Robust levels of deal activity in 2021 were driven, strengthened, and defined by a number of key factors and industry-specific trends that we expect to continue in 2022:

  1. The “Great Recapitalization” of The ENR Top 500. Typically, about 10 firms in the ENR Top 500 sell or recapitalize in any given year. In 2021, that number more than doubled with 26 of the industry’s leading design firms, and more than $7.5 billion in total revenue, changing ownership. Notably, of these 26 deals, 23 (88%) involved a private equity or private equity-backed buyer. 15% of the ENR Top 100 is now backed by private equity.
  2. Acqui-Hires for Growth. Another impetus for deal-making: the war for talent. The competition for top talent required to grow is fierce and further challenged in the existing market. Acqui-hires serve as a growing means to quickly inject new blood, resources, and talent into a company. An acqui-hire is the process of purchasing a company to support a company’s existing project backlog and grow its technical staff in a more meaningful and potentially cost-efficient way than traditional hiring means. In 2021, 23.7% of all domestic AE deals involved a selling firm with ten or fewer employees, while 8.9% of deals involved a selling firm with five or fewer employees.
  3. Digital Transformation. In 2021, design and environmental firms continued the trend of acquiring tech and software firms in order to establish closer connections with their clients, escape the downward spiral of commoditization, and move from a business model of selling time for money to a model that generates recurring earnings through technology.

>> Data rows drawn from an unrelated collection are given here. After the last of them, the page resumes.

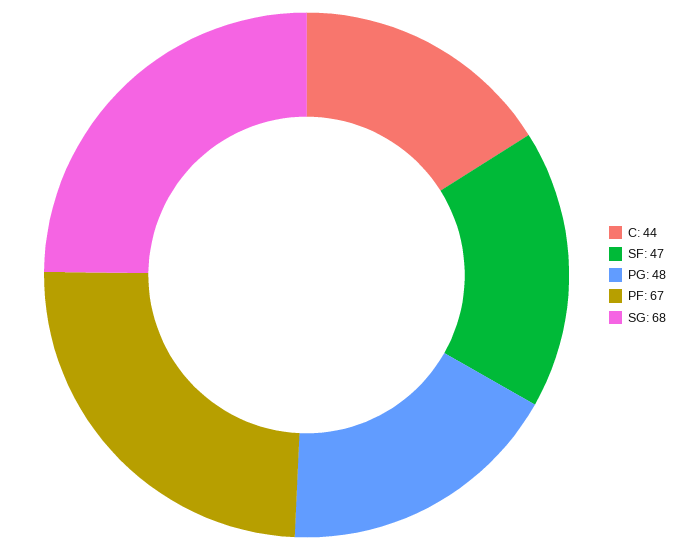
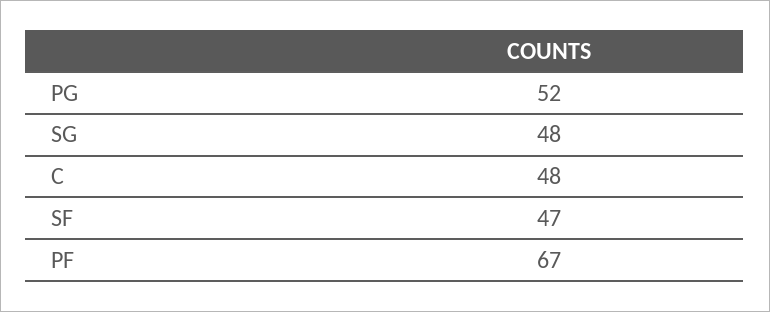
  {
-   "C": 44,
+   "C": 48,
    "SF": 47,
-   "PG": 48,
+   "PG": 52,
    "PF": 67,
-   "SG": 68
+   "SG": 48
  }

Nine such acquisitions of digital, software, and data management companies were announced this year by design and environmental firms, including notable acquisitions by industry leaders Terracon, Montrose Environmental, and Parsons.

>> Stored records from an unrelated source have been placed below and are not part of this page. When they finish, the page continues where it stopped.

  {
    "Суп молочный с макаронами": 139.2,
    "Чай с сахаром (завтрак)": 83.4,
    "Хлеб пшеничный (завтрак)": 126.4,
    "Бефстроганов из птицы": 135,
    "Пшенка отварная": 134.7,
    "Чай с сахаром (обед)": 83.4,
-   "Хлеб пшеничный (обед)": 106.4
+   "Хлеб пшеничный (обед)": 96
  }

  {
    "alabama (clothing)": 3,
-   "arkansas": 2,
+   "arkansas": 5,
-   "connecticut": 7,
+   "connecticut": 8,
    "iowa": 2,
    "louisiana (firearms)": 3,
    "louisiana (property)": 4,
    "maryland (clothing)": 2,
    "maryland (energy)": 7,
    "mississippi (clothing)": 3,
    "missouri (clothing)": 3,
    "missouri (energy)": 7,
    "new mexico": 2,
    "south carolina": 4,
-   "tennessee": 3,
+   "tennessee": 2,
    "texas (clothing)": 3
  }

  4. Cross-Border M&A. Cross-border M&A, characterized as a transaction in which an international buyer acquires a U.S.-headquartered seller, accounted for 6% of all deals in 2020 – the highest figure since 2017. Driven by an emphasis on U.S. investments by several global buyers following announcement of the Infrastructure Investment and Jobs Act, this category of deal-making increased 25% over 2019 and 2020 volumes combined. WSP led the way for international buyers in 2021 with four U.S. acquisitions, followed by Buro Happold, Mott MacDonald, and Stantec who each announced two deals in the States.
  5. Decline of the Employee-Owned Buyer. Over one-third of all transactions in 2021 involved recapitalization by a financial sponsor (either a private equity fund or a family office) or an acquisition by a firm backed by one or the other. An additional 10% of all deals involved publicly traded buyers. As we’ve moved into a hyper competitive M&A environment with acquisition prices being pushed to new highs, more and more employee-owned firms have been choosing to sit out the acquisition market. As a result, the percentage of industry acquisitions completed by employee-owned firms has steadily declined from 71% in 2018 to 68% in 2019 to 66% in 2020 to a historic low of 56% in 2021.
  6. Eye-Popping Valuations. Deal valuations rose to new peaks in 2021, reflective of the near-term growth prospects of the industry, an abundance of capital in the marketplace, and intense competition for attractive assets. At the end of 2019, we reported that transaction multiples were at record levels. In 2021, EBITDA multiples across all quartiles surpassed these historic highs with median multiples up 7.6%, upper-quartile multiples up 7.5%, and lower-quartile multiples edging up 4.8%.

Looking ahead to 2022, we expect the combination of buy-side demand factors and sell-side drivers to push M&A activity levels even higher to over 450 U.S. deals with valuations remaining strong. A combination of peak demand for industry services, rising borrowing costs, and potential tax increases should further spur short-term interest from both sides of the tables to get deals done. And with 50 deals already reported year-to-date as of January 27, 2022, and U.S. M&A up 34% over the latest 12 months, there’s no reason to believe that deal-makers will hit the breaks anytime soon.